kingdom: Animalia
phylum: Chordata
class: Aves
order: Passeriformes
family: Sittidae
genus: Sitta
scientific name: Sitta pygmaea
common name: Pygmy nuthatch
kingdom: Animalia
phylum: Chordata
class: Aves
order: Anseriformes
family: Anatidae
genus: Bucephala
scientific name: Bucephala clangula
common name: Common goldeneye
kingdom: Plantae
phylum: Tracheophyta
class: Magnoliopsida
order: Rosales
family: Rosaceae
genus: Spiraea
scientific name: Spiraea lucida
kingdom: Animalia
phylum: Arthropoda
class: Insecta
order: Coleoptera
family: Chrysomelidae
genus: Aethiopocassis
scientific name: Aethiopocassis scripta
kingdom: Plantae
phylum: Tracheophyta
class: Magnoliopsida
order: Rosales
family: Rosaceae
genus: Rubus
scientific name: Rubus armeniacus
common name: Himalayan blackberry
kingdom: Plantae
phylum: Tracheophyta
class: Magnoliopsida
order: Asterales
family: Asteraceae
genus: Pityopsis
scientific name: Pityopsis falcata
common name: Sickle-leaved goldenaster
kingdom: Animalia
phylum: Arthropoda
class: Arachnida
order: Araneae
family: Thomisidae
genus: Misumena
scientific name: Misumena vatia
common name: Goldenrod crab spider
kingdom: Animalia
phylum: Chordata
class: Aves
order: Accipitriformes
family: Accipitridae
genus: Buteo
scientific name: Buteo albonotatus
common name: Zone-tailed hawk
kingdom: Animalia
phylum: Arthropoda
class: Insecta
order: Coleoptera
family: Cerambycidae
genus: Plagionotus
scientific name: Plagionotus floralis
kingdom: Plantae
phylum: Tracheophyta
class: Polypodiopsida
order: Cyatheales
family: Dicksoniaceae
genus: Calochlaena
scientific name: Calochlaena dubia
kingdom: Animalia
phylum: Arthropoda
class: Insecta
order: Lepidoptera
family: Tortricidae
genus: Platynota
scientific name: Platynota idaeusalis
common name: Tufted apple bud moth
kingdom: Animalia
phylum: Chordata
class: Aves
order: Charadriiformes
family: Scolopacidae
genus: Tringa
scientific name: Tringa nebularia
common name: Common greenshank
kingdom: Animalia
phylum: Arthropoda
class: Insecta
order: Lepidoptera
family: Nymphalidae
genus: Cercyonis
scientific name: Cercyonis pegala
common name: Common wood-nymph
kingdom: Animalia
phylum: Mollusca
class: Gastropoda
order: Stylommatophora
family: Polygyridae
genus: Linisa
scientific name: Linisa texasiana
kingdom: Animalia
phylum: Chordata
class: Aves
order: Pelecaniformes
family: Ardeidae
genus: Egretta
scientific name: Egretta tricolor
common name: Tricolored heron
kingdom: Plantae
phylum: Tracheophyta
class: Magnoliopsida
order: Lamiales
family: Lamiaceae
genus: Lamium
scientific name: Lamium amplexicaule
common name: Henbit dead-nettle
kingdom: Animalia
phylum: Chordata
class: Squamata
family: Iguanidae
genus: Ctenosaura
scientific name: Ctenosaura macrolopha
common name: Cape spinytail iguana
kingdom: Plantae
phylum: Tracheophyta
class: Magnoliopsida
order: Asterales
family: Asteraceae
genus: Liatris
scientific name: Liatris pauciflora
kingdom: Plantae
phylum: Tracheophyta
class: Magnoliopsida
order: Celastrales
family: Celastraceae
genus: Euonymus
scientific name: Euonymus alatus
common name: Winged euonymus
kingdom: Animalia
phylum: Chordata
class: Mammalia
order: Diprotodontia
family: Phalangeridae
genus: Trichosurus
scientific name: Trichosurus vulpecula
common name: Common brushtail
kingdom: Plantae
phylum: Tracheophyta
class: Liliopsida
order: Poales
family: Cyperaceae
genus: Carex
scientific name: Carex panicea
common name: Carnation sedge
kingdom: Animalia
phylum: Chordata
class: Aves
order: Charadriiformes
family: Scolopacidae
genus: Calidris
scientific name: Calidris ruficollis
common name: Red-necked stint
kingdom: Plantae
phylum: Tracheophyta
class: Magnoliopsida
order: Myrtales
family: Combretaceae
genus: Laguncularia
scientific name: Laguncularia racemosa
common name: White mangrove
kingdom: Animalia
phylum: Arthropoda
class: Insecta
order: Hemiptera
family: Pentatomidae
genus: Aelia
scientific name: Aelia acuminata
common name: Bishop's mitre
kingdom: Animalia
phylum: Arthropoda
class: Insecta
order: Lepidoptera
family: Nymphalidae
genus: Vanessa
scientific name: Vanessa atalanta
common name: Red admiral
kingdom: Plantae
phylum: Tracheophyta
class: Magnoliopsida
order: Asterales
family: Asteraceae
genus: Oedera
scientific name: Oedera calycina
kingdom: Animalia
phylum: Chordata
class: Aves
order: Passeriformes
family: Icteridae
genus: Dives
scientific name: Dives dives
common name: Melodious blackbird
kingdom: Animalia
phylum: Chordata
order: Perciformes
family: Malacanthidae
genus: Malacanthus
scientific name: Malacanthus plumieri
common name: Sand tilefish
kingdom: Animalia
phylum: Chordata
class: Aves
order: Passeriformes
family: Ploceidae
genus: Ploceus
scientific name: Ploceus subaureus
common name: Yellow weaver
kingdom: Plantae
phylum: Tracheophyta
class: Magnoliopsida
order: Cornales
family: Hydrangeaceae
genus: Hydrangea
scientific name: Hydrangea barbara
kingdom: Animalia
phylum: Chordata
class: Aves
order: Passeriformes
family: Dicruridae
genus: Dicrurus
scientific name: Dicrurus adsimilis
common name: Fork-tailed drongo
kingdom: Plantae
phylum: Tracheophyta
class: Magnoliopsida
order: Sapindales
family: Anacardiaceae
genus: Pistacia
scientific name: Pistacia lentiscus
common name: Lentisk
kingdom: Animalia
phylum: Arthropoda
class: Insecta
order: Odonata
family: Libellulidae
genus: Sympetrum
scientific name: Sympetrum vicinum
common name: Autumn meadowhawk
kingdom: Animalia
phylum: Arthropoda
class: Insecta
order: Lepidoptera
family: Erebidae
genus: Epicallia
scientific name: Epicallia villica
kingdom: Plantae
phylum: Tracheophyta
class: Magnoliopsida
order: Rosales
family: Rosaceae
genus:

## SHORT EXERCISE
Relabel "common name" as "vernacular name" in the lines starting with the one containing "family: Pentatomidae" and going on through the one containing "scientific name: Pistacia lentiscus", then give only those lines again with nothing else changed.

## EXPECTED ANSWER
family: Pentatomidae
genus: Aelia
scientific name: Aelia acuminata
vernacular name: Bishop's mitre
kingdom: Animalia
phylum: Arthropoda
class: Insecta
order: Lepidoptera
family: Nymphalidae
genus: Vanessa
scientific name: Vanessa atalanta
vernacular name: Red admiral
kingdom: Plantae
phylum: Tracheophyta
class: Magnoliopsida
order: Asterales
family: Asteraceae
genus: Oedera
scientific name: Oedera calycina
kingdom: Animalia
phylum: Chordata
class: Aves
order: Passeriformes
family: Icteridae
genus: Dives
scientific name: Dives dives
vernacular name: Melodious blackbird
kingdom: Animalia
phylum: Chordata
order: Perciformes
family: Malacanthidae
genus: Malacanthus
scientific name: Malacanthus plumieri
vernacular name: Sand tilefish
kingdom: Animalia
phylum: Chordata
class: Aves
order: Passeriformes
family: Ploceidae
genus: Ploceus
scientific name: Ploceus subaureus
vernacular name: Yellow weaver
kingdom: Plantae
phylum: Tracheophyta
class: Magnoliopsida
order: Cornales
family: Hydrangeaceae
genus: Hydrangea
scientific name: Hydrangea barbara
kingdom: Animalia
phylum: Chordata
class: Aves
order: Passeriformes
family: Dicruridae
genus: Dicrurus
scientific name: Dicrurus adsimilis
vernacular name: Fork-tailed drongo
kingdom: Plantae
phylum: Tracheophyta
class: Magnoliopsida
order: Sapindales
family: Anacardiaceae
genus: Pistacia
scientific name: Pistacia lentiscus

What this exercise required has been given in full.